Having a distributed cloud network enabled Netflix to be fluid and allocate bandwidth where it was needed (and not needed) quickly for the benefit of many.
Incorporating network slicing
One of the big benefits of deploying a 5G network based on a cloud-native model and incorporating an end-to-end distributed cloud network is that it can be manipulated on the fly to accommodate a number of different scenarios or use cases. This is also called network slicing.
Network slicing allows operators to design, deploy and customize different “slices” of the network that are sharing on a common network infrastructure. Some even call it “dynamic” network slicing because these different customized slices will be able to be designated very quickly.
With social distancing measures in place, telemedicine appointments may skyrocket, putting stress on networks.

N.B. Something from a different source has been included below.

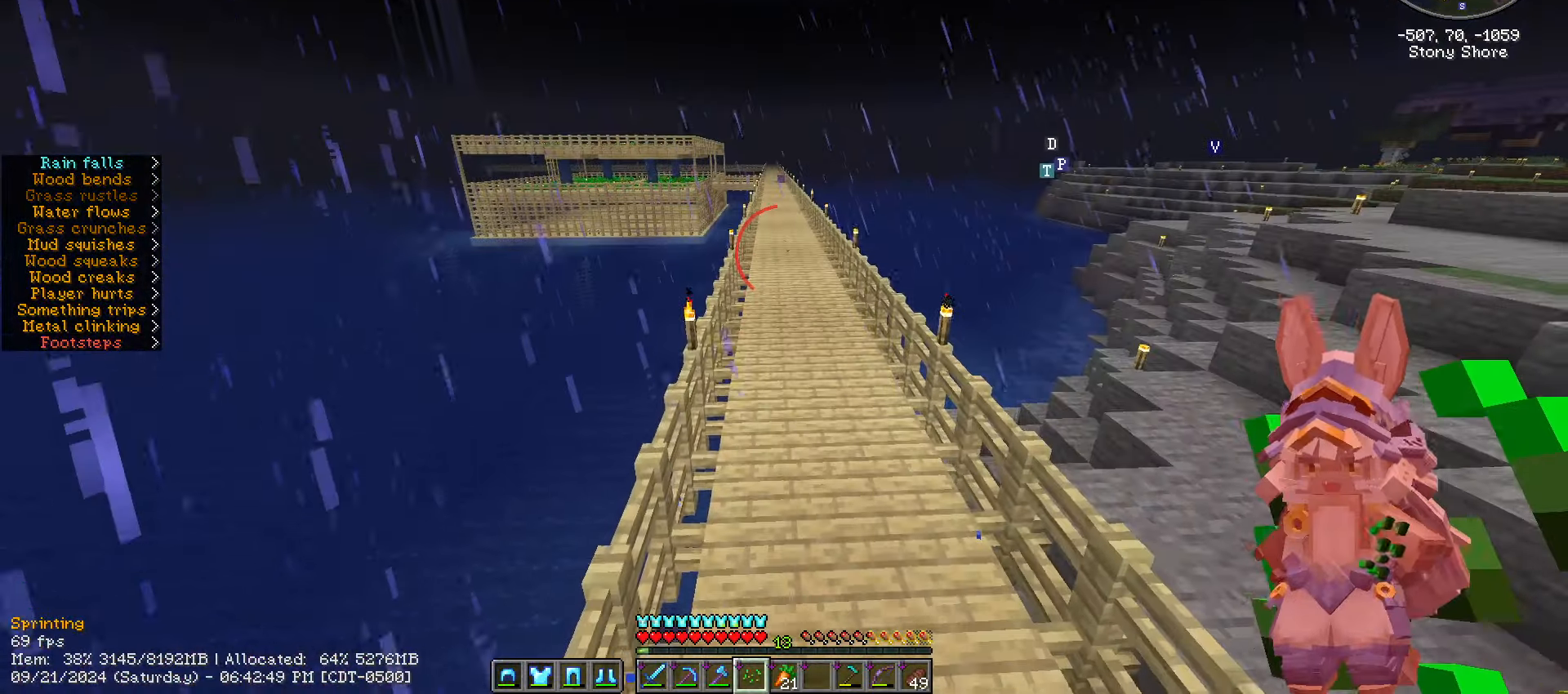
{"keys": ["ctrl_l", "space", "w"], "mouse": ["left"], "events": [[367, "mouse_left", "down"]]}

They can better manage this traffic and avoid appointment interruptions by creating a new network slice with specific parameters. This way, the new slice can allocate bandwidth to only telemedicine traffic, ensuring doctors and patients secure and steady communication.
By using slicing in a similar fashion, CSPs can quickly prioritize the network to whatever concerns are most pressing and eliminate congestion, making the user experience better.
Making the 5G promise a reality
CSPs that want to take advantage of all the benefits and power of 5G such as being able to offer ultra-reliable low latency services and network slicing will need to embrace the distributed cloud model. Virtualizing the network will play a pivotal role but that alone isn’t enough.
Being able to offer a diverse mix of services —to both consumers and enterprises — will require a new network architecture.
Many wireless operators around the globe have started on this path. It isn’t a quick or easy transformation. But the transition will be necessary if they want to stay competitive and thrive in a post-pandemic world.